TASK STATEMENT
In the ctenophore passage below, rewrite the section from "In ctenophores, bioluminescence" up to and including "in fresh water.", with every "photocytes" changed to "light-emitting cells".

SUPPLIED TEXT
BEGIN
In ctenophores, bioluminescence is caused by the activation of calcium-activated proteins named photoproteins in cells called photocytes, which are often confined to the meridional canals that underlie the eight comb rows. In the genome of Mnemiopsis leidyi ten genes encode photoproteins. These genes are co-expressed with opsin genes in the developing photocytes of Mnemiopsis leidyi, raising the possibility that light production and light detection may be working together in these animals.

Ecology

Distribution
Ctenophores are found in most marine environments: from polar waters to the tropics; near coasts and in mid-ocean; from the surface waters to the ocean depths. The best-understood are the genera Pleurobrachia, Beroe and Mnemiopsis, as these planktonic coastal forms are among the most likely to be collected near shore. No ctenophores have been found in fresh water.

In 2013, the marine ctenophore Mnemiopsis leidyi was recorded in a lake in Egypt, accidentally introduced by the transport of fish (mullet) fry; this was the first record from a true lake, though other species are found in the brackish water of coastal lagoons and estuaries.

Ctenophores may be abundant during the summer months in some coastal locations, but in other places, they are uncommon and difficult to find.

In bays where they occur in very high numbers, predation by ctenophores may control the populations of small zooplanktonic organisms such as copepods, which might otherwise wipe out the phytoplankton (planktonic plants), which are a vital part of marine food chains.

Prey and predators
Almost all ctenophores are predators – there are no vegetarians and only one genus that is partly parasitic. If food is plentiful, they can eat 10 times their own weight per day. While Beroe preys mainly on other ctenophores, other surface-water species prey on zooplankton (planktonic animals) ranging in size from the microscopic, including mollusc and fish larvae, to small adult crustaceans such as copepods, amphipods, and even krill. Members of the genus Haeckelia prey on jellyfish and incorporate their prey's nematocysts (stinging cells) into their own tentacles instead of colloblasts. Ctenophores have been compared to spiders in their wide range of techniques for capturing prey – some hang motionless in the water using their tentacles as "webs", some are ambush predators like Salticid jumping spiders, and some dangle a sticky droplet at the end of a fine thread, as bolas spiders do. This variety explains the wide range of body forms in a phylum with rather few species. The two-tentacled "cydippid" Lampea feeds exclusively on salps, close relatives of sea-squirts that form large chain-like floating colonies, and juveniles of Lampea attach themselves like parasites to salps that are too large for them to swallow. Members of the cydippid genus Pleurobrachia and the lobate Bolinopsis often reach high population densities at the same place and time because they specialize in different types of prey: Pleurobrachia's long tentacles mainly capture relatively strong swimmers such as adult copepods, while Bolinopsis generally feeds on smaller, weaker swimmers such as rotifers and mollusc and crustacean larvae.
END
DATA
BEGIN
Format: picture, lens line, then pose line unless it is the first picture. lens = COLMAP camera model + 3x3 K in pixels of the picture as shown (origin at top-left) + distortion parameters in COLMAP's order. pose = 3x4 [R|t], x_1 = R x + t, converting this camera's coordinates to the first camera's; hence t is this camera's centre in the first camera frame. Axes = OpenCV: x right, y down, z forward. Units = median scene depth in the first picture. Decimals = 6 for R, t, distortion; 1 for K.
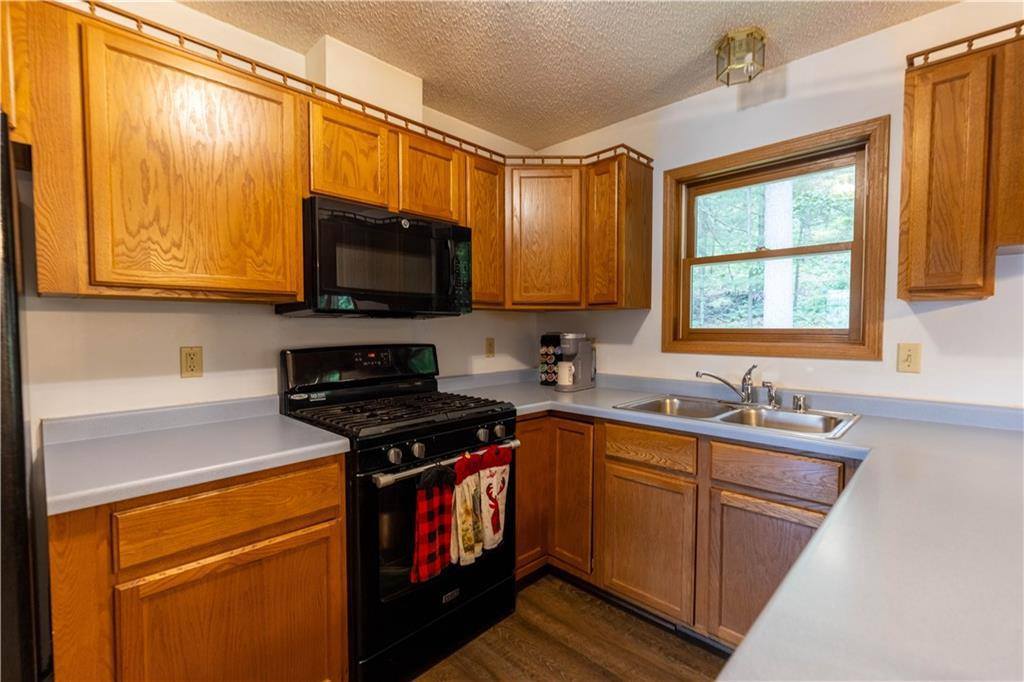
lens RADIAL K [[463.5, 0, 506.9], [0, 463.5, 344.2], [0, 0, 1]] dist [0.008473, -0.000447]
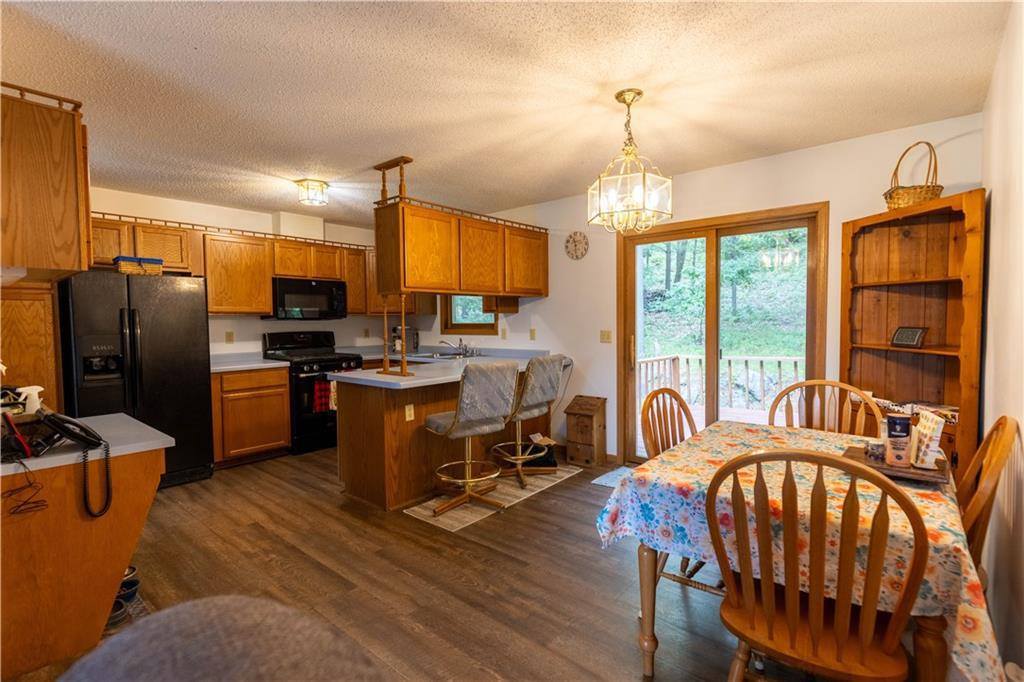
lens RADIAL K [[463.5, 0, 514.2], [0, 463.5, 341.2], [0, 0, 1]] dist [0.008473, -0.000447]
pose [[0.996645, -0.012571, 0.080874, 0.643085], [0.012106, 0.999907, 0.006238, 0.051672], [-0.080945, -0.005238, 0.996705, -1.569007]]
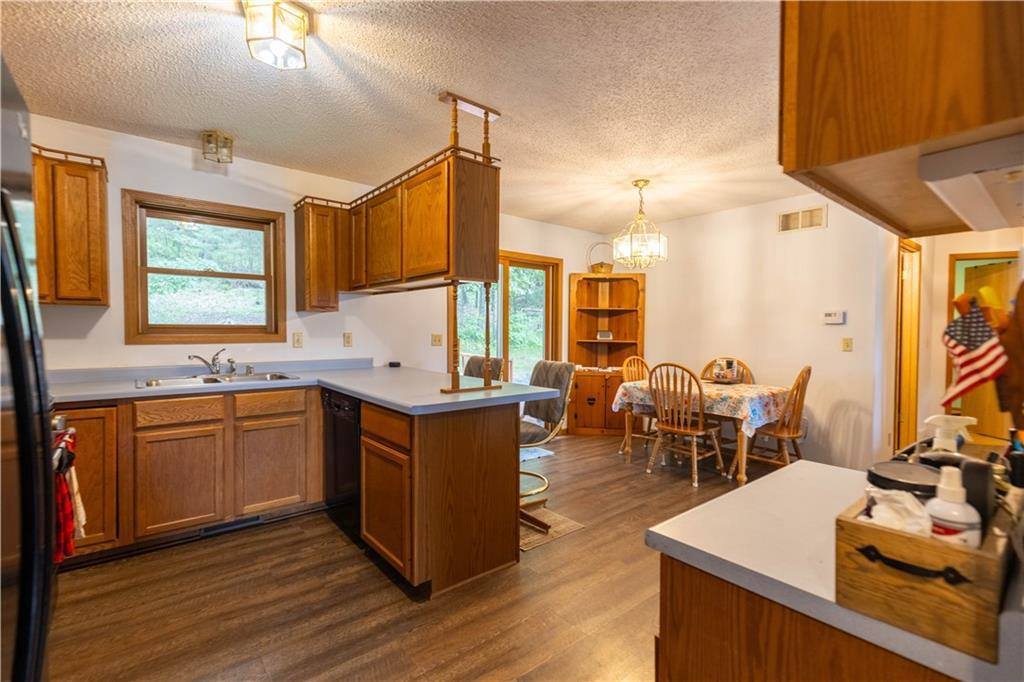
lens RADIAL K [[463.5, 0, 506.0], [0, 463.5, 343.4], [0, 0, 1]] dist [0.008473, -0.000447]
pose [[0.123851, -0.020395, 0.992091, -0.889588], [0.038742, 0.999126, 0.015703, 0.041677], [-0.991544, 0.036491, 0.124532, -0.104034]]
END
PROBLEM SOLUTION
In ctenophores, bioluminescence is caused by the activation of calcium-activated proteins named photoproteins in cells called light-emitting cells, which are often confined to the meridional canals that underlie the eight comb rows. In the genome of Mnemiopsis leidyi ten genes encode photoproteins. These genes are co-expressed with opsin genes in the developing light-emitting cells of Mnemiopsis leidyi, raising the possibility that light production and light detection may be working together in these animals.

Ecology

Distribution
Ctenophores are found in most marine environments: from polar waters to the tropics; near coasts and in mid-ocean; from the surface waters to the ocean depths. The best-understood are the genera Pleurobrachia, Beroe and Mnemiopsis, as these planktonic coastal forms are among the most likely to be collected near shore. No ctenophores have been found in fresh water.